The most significant of his contributions is the establishment of Ngarra-Burria: First Peoples Composers (initially known as the Indigenous Composer Initiative) in 2016.

He has provided mentorship to the Indigenous composer and hip hop musician known as DOBBY.

As of 2022 he is Associate Professor in Composition, Songwriting, Australian Indigenous Music (Contemporary), Australian Music Studies, and Artistic Director Ngarra-burria First Peoples Composers Program at ANU.
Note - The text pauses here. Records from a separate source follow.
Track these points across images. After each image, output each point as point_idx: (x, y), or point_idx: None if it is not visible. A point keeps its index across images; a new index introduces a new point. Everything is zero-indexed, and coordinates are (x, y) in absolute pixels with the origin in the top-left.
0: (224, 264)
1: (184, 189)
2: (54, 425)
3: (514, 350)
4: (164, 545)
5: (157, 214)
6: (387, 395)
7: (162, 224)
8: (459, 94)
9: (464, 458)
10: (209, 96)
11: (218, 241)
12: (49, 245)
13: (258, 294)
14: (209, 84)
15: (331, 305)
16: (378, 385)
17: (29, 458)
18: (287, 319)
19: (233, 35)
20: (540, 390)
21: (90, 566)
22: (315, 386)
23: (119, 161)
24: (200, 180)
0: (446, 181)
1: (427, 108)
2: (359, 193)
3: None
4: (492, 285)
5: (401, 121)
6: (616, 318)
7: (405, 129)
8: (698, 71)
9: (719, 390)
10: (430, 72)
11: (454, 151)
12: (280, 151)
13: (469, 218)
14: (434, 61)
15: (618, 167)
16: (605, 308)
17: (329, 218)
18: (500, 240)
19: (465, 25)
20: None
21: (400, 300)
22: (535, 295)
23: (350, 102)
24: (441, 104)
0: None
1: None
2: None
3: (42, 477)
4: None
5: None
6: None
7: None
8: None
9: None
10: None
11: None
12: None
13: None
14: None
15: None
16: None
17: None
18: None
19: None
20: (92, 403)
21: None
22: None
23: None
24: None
Sainsbury is the composer for opera, The Visitors, a First Nation's perspective centered on telling the story of the eve of colonisation in Australia, premiering world wide in October 2023 via Victorian Opera.

== Music ==
Sainsbury writes music for many different ensembles and in varying styles. He describes himself as "a regionalist composer" as a way to acknowledge his regional upbringing as his most important influence on his music. He cites composers as varied as James Penberthy, Steve Swallow and Hans Werner Henze as influences in his music, as well as genres including jazz and surf music. He has written for many different instrumentations ranging from solo to orchestral pieces, some of which has been described as "orchestral surf music."

== Recognition ==
In 2020, he was awarded the APRA Art Music Inaugural National Luminary Award in recognition of his work with Ngarra-Burria; an award he says is also "a recognition that the program is built on the back of my 35 years work as a composer and 30 years work in Indigenous music education".